- **Exercise prompt**
Copy the lines of the items below, starting at the line that contains "state / province: Magdalena" and ending after the line that contains "state / province: Chiapas". Reproduce them without any change.

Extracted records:
— START —

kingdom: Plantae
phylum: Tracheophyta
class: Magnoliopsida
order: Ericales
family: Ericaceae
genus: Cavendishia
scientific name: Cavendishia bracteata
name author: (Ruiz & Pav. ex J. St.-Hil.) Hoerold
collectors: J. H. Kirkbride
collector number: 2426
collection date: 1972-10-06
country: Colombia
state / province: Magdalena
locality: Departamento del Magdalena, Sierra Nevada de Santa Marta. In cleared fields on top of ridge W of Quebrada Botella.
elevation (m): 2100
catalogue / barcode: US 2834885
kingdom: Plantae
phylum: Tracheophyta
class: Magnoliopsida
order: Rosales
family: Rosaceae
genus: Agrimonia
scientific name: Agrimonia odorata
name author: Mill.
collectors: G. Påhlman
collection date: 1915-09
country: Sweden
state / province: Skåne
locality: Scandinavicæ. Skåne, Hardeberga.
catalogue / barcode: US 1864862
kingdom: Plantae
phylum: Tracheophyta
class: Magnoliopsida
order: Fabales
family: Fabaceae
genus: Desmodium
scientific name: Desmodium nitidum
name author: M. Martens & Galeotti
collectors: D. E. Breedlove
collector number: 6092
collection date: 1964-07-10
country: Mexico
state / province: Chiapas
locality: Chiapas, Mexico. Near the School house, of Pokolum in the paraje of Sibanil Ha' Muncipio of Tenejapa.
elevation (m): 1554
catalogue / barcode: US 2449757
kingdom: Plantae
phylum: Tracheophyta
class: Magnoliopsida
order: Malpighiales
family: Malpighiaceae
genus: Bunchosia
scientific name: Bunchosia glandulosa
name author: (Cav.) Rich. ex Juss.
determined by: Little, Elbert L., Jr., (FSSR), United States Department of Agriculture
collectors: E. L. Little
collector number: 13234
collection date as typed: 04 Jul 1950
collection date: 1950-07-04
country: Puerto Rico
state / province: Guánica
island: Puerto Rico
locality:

— END —

- **Correct response**
state / province: Magdalena
locality: Departamento del Magdalena, Sierra Nevada de Santa Marta. In cleared fields on top of ridge W of Quebrada Botella.
elevation (m): 2100
catalogue / barcode: US 2834885
kingdom: Plantae
phylum: Tracheophyta
class: Magnoliopsida
order: Rosales
family: Rosaceae
genus: Agrimonia
scientific name: Agrimonia odorata
name author: Mill.
collectors: G. Påhlman
collection date: 1915-09
country: Sweden
state / province: Skåne
locality: Scandinavicæ. Skåne, Hardeberga.
catalogue / barcode: US 1864862
kingdom: Plantae
phylum: Tracheophyta
class: Magnoliopsida
order: Fabales
family: Fabaceae
genus: Desmodium
scientific name: Desmodium nitidum
name author: M. Martens & Galeotti
collectors: D. E. Breedlove
collector number: 6092
collection date: 1964-07-10
country: Mexico
state / province: Chiapas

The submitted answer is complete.